I know there is another reason that stops me cold in my tracks . . . FEAR. Rejection is a harsh pill to swallow. One would think that I am so accustomed to it that it would start to be manageable, but I am here to say that it actually gets more difficult. I’ve come to expect it, however that doesn’t mean I will freely offer it up. It must be asked for and sought after.
Thursday, July 19, 2012
“I don’t pretend to know what love is for everyone, but I can tell you what it is for me; love is knowing all about someone, and still wanting to be with them more than any other person, love is trusting them enough to tell them everything about yourself, including the things you might be ashamed of, love is feeling comfortable and safe with someone, love is having your heart fill with light and happiness when they walk into a room and smile at you.”
No I am not here to give anyone a lesson on being in love. After all, who am I to do that? My biggest epic fails come in the arena of romantic love. For me, I tend to fall in love by myself so I’m definitely not here teach anything because nobody should know how to do that. Let’s just say that my heavenly report card will not be even close to being full of As. However when it comes to loving the people in my life, hopefully without stepping on the toes of humility too sharply, I feel like I actually manage to do a fairly decent job.
Today there are so many reasons that it is a great day, but to me there is only one that truly matters because that one brings with it so many different facets. Things are currently racing through my mind and there is so much to say but this is where I have to stop. I know this will not make sense to anyone but me and that just has to be the way it is.
Thursday, July 05, 2012
“Even if you fall on your face . . . you’re still moving forward!”
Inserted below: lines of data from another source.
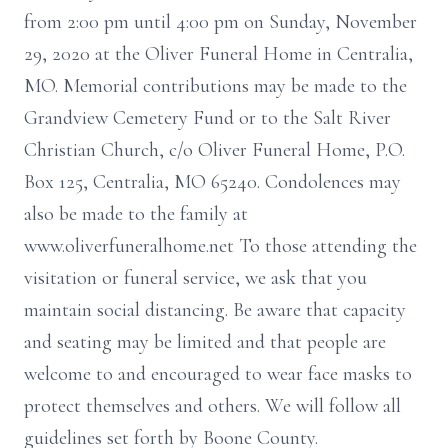
from 2:00 pm until 4:00 pm on Sunday, November
29, 2020 at the Oliver Funeral Home in Centralia,
MO. Memorial contributions may be made to the
Grandview Cemetery Fund or to the Salt River
Christian Church, c/o Oliver Funeral Home, P.O.
Box 125, Centralia, MO 65240. Condolences may
also be made to the family at
www.oliverfuneralhome.net To those attending the
visitation or funeral service, we ask that you
maintain social distancing. Be aware that capacity
and seating may be limited and that people are
welcome to and encouraged to wear face masks to
protect themselves and others. We will follow all
guidelines set forth by Boone County.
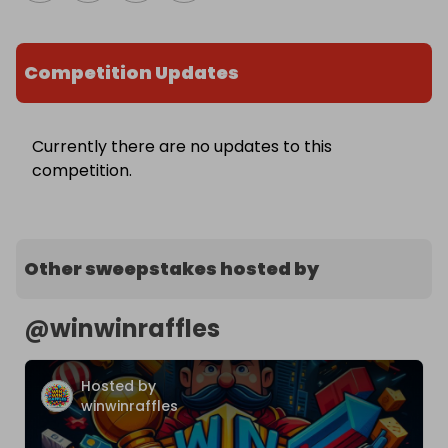
Competition Updates
Currently there are no updates to this
competition.
Other sweepstakes hosted by
@
winwinraffles
Hosted by
winwinraffles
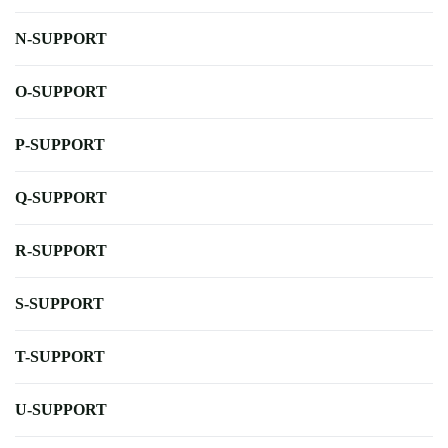
N-SUPPORT
O-SUPPORT
P-SUPPORT
Q-SUPPORT
R-SUPPORT
S-SUPPORT
T-SUPPORT
U-SUPPORT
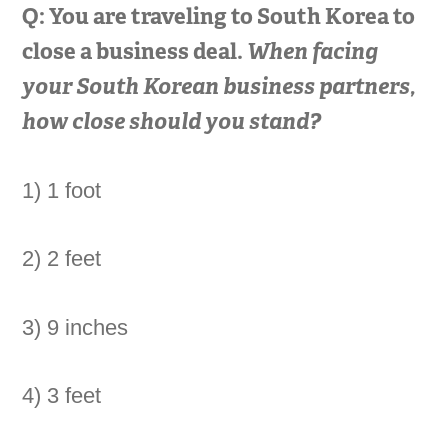
Q: You are traveling to South Korea to
close a business deal.
When facing
your South Korean business partners,
how close should you stand?
1) 1 foot
2) 2 feet
3) 9 inches
4) 3 feet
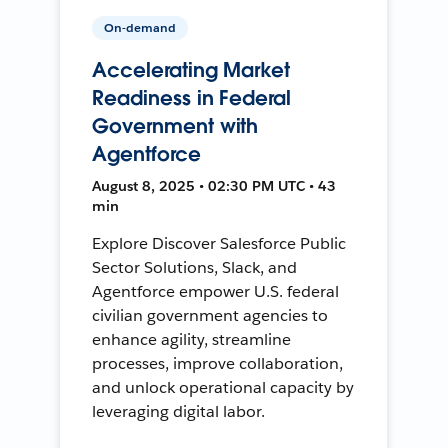
On-demand
Accelerating Market
Readiness in Federal
Government with
Agentforce
August 8, 2025 • 02:30 PM UTC • 43
min
Explore Discover Salesforce Public
Sector Solutions, Slack, and
Agentforce empower U.S. federal
civilian government agencies to
enhance agility, streamline
processes, improve collaboration,
and unlock operational capacity by
leveraging digital labor.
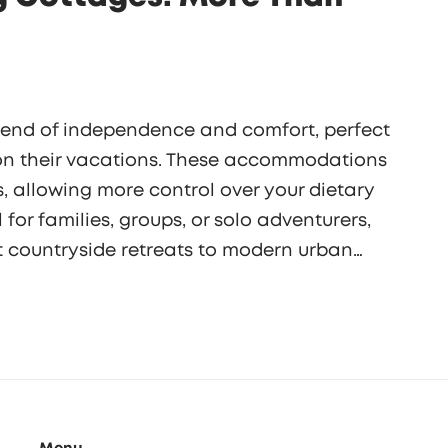
blend of independence and comfort, perfect
 on their vacations. These accommodations
, allowing more control over your dietary
for families, groups, or solo adventurers,
t countryside retreats to modern urban
sform your travel experience, offering a
cal flavor exploration.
Well I am officially under contract to purchase a home. I still feel like I am roaming around in the dark so my prayers have changed from “what next” to “if it’s wrong, please step in and stop it.” As much as I love the friend with whom I am staying I am SO ready to have back my own space, my own stuff and most importantly my own bed! Downsizing from a California King to a twin has not been the easiest transition. Not to mention that my feet hang off the end because I am a bit tall. It has honestly got to be a sight to behold.
I am also ready to not feel like I am in a constant state of transition. I have discovered that I am a roots person. I need to feel connected to my surroundings and it is a difficult thing to do when everything is up in the air. Having the last two months without a calling and not feeling like I belong to a Ward has left me hollow. I am ready to get back to serving.